(WHAT YOU SHOULD DO)
Can you reproduce verbatim every line of the entries from the one containing "<!-- YT video" through the last line of the entries, including both?
★ ★ ★ ★
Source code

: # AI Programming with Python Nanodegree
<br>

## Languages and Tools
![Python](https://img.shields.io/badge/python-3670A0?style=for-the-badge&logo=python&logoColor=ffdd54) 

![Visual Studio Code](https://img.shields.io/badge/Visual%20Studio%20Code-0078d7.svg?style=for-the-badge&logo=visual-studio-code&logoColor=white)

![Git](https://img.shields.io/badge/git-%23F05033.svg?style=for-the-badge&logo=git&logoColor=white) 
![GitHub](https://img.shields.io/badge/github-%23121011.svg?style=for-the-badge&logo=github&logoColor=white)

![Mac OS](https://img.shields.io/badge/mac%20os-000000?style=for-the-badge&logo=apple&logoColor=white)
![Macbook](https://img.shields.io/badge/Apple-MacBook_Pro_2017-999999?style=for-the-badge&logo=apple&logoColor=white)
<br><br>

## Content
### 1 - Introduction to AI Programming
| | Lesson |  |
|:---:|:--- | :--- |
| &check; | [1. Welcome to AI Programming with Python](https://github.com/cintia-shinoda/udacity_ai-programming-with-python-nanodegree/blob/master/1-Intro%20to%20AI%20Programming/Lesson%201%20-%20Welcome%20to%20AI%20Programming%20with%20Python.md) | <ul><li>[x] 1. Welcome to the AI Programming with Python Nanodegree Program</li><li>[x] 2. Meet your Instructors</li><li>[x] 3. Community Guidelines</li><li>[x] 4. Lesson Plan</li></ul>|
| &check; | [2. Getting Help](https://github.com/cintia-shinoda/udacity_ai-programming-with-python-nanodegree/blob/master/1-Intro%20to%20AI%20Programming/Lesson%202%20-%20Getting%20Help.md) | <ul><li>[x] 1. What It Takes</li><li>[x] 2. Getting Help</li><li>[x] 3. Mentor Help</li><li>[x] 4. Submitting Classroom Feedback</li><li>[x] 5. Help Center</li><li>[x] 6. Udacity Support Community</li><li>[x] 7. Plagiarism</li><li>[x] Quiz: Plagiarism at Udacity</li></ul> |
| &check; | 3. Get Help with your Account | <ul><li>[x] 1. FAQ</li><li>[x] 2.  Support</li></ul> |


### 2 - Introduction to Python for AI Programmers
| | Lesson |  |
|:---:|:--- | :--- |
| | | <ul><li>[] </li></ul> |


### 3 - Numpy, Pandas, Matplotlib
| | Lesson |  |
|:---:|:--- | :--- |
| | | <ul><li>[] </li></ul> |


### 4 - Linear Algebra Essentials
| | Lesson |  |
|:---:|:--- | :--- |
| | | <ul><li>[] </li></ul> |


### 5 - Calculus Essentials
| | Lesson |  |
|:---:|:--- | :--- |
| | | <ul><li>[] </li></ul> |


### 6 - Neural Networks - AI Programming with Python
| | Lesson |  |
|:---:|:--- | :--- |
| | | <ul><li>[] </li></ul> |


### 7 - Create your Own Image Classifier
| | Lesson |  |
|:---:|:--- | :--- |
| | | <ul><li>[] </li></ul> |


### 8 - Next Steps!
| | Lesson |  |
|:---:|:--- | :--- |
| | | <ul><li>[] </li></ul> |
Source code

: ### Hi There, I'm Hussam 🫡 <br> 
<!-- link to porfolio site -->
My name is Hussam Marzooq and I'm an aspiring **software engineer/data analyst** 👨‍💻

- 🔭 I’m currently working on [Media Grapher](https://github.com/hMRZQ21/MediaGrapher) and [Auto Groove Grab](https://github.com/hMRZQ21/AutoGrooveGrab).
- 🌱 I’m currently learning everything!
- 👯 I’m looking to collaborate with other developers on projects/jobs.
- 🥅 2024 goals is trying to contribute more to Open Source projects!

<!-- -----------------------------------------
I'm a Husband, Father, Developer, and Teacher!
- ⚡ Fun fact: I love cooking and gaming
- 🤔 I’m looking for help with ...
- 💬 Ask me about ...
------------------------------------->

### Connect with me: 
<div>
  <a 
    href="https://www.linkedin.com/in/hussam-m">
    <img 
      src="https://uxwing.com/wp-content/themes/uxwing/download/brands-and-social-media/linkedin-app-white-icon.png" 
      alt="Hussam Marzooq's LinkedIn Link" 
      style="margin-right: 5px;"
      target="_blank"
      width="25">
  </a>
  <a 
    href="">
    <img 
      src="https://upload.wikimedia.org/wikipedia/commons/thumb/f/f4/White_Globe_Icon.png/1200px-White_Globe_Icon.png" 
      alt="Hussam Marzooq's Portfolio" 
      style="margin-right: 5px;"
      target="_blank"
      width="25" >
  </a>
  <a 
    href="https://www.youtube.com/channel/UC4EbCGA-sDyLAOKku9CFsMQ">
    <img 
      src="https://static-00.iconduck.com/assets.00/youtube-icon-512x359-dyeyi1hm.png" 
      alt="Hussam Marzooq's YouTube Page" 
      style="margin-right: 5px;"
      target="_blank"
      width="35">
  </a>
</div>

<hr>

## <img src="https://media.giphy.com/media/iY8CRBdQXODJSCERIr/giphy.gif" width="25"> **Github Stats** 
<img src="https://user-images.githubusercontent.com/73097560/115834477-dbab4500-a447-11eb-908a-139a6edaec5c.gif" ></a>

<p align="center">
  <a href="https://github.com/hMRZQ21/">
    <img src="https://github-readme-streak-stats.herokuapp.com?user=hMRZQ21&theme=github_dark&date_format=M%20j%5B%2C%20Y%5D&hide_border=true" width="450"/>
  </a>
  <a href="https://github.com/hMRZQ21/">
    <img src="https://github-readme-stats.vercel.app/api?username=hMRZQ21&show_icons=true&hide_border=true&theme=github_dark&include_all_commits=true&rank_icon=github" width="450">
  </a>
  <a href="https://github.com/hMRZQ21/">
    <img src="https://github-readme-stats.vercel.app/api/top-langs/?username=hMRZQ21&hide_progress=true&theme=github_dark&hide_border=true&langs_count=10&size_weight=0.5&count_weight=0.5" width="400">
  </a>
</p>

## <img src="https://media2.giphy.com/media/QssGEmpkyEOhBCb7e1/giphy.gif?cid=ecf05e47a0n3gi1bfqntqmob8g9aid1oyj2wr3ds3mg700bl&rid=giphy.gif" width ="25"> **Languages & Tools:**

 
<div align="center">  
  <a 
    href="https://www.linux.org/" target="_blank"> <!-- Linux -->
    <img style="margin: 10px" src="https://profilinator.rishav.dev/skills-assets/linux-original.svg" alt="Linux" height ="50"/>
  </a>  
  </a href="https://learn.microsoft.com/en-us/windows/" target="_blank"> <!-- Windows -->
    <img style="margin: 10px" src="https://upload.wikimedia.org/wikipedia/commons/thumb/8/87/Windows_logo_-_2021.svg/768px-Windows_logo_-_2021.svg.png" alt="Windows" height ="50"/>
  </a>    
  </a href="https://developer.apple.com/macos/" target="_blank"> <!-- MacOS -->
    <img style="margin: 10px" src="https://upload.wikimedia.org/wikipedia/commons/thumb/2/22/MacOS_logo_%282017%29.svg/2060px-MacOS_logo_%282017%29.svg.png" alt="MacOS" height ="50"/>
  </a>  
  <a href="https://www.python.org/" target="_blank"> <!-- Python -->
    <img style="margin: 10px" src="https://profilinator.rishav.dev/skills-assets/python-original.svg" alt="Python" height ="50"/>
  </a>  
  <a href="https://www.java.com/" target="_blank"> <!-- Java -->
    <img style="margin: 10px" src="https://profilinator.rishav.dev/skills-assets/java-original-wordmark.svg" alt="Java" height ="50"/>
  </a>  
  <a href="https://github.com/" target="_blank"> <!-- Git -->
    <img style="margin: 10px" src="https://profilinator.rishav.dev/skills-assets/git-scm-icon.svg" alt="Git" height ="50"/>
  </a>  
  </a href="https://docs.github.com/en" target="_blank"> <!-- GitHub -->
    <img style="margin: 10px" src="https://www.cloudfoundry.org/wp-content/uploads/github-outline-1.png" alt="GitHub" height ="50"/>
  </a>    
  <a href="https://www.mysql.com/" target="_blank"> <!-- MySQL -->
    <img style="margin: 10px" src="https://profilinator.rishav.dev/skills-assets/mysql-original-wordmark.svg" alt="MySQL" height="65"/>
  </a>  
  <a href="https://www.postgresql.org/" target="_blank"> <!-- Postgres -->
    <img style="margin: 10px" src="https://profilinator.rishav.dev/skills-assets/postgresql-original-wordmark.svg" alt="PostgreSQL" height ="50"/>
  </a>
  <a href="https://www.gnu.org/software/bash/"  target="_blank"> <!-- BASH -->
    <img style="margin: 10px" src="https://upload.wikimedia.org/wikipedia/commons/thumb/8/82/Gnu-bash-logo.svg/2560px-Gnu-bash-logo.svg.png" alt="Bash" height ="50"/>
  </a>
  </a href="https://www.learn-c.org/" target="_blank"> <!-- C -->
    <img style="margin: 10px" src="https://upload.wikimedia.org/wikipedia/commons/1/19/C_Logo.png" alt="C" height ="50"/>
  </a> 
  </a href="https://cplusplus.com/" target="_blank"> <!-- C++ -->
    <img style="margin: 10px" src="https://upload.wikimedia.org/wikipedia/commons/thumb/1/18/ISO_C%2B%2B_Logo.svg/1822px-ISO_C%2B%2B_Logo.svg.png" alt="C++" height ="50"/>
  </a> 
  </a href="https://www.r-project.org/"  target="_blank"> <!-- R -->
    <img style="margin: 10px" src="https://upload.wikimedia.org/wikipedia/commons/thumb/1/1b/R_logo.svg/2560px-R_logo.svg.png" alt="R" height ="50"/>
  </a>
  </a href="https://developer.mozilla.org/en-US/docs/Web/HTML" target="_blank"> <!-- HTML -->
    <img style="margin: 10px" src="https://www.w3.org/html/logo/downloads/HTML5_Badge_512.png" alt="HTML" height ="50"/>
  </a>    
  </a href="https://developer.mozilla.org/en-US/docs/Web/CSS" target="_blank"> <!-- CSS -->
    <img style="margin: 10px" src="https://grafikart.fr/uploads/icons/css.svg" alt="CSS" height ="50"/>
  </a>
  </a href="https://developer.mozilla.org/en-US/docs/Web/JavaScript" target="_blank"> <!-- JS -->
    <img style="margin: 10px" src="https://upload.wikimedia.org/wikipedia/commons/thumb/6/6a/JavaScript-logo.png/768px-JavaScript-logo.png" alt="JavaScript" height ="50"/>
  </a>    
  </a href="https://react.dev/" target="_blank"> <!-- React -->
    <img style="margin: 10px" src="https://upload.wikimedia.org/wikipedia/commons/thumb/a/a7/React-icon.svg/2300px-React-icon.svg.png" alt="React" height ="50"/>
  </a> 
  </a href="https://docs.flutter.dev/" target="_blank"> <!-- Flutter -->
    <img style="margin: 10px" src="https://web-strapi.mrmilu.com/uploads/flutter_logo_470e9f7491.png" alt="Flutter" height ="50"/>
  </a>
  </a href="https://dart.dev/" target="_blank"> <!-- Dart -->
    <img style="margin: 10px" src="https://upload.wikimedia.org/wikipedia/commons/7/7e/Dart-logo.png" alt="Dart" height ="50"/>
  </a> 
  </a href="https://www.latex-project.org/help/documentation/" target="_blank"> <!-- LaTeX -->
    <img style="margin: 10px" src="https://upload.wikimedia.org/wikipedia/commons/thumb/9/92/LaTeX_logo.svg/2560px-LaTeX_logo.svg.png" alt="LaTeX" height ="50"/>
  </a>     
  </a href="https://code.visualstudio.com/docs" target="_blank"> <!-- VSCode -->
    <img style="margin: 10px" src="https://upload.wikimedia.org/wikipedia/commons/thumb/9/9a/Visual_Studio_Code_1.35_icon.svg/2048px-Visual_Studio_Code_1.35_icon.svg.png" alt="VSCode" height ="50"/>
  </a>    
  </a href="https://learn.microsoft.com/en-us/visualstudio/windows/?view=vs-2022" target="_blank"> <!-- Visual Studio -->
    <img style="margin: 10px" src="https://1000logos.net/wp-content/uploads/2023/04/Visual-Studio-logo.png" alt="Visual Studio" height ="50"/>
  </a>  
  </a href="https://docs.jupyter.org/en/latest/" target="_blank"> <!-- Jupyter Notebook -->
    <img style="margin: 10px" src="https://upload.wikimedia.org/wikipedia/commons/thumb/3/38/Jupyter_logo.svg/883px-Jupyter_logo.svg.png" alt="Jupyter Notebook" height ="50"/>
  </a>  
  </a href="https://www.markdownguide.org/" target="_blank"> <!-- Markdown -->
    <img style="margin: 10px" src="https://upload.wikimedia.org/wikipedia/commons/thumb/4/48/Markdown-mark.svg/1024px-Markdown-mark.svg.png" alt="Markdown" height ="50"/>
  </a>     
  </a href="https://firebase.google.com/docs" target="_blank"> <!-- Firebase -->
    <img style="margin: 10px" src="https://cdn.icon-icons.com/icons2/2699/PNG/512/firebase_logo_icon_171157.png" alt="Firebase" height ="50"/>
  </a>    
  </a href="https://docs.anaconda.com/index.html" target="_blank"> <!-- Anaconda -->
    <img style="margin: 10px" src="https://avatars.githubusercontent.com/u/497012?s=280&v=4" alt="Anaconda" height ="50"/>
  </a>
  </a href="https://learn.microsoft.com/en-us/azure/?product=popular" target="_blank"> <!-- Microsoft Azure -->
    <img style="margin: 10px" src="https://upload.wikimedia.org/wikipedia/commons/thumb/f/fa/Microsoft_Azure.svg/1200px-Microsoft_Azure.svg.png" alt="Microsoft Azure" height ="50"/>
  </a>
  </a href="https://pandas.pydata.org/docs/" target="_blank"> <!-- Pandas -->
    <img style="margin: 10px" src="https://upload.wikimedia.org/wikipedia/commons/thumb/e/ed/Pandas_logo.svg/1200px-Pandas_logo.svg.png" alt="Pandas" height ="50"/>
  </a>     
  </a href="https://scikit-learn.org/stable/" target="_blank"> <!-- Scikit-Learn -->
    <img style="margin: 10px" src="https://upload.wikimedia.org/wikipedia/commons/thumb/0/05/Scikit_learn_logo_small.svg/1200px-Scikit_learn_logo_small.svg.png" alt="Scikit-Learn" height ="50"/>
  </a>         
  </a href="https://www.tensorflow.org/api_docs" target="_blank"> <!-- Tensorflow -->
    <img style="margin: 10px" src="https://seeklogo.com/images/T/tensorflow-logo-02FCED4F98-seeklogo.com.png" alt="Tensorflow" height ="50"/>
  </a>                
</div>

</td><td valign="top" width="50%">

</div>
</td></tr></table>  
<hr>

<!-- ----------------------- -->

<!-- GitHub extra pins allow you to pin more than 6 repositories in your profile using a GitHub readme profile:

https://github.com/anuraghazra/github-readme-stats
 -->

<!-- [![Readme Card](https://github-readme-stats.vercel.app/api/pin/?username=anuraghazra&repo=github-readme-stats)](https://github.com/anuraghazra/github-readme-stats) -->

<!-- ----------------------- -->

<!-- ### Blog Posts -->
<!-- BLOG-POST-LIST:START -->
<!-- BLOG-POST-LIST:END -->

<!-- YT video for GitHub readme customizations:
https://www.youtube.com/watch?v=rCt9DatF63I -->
★ ★ ★ ★
(SOLUTION TO THE EXERCISE)
<!-- YT video for GitHub readme customizations:
https://www.youtube.com/watch?v=rCt9DatF63I -->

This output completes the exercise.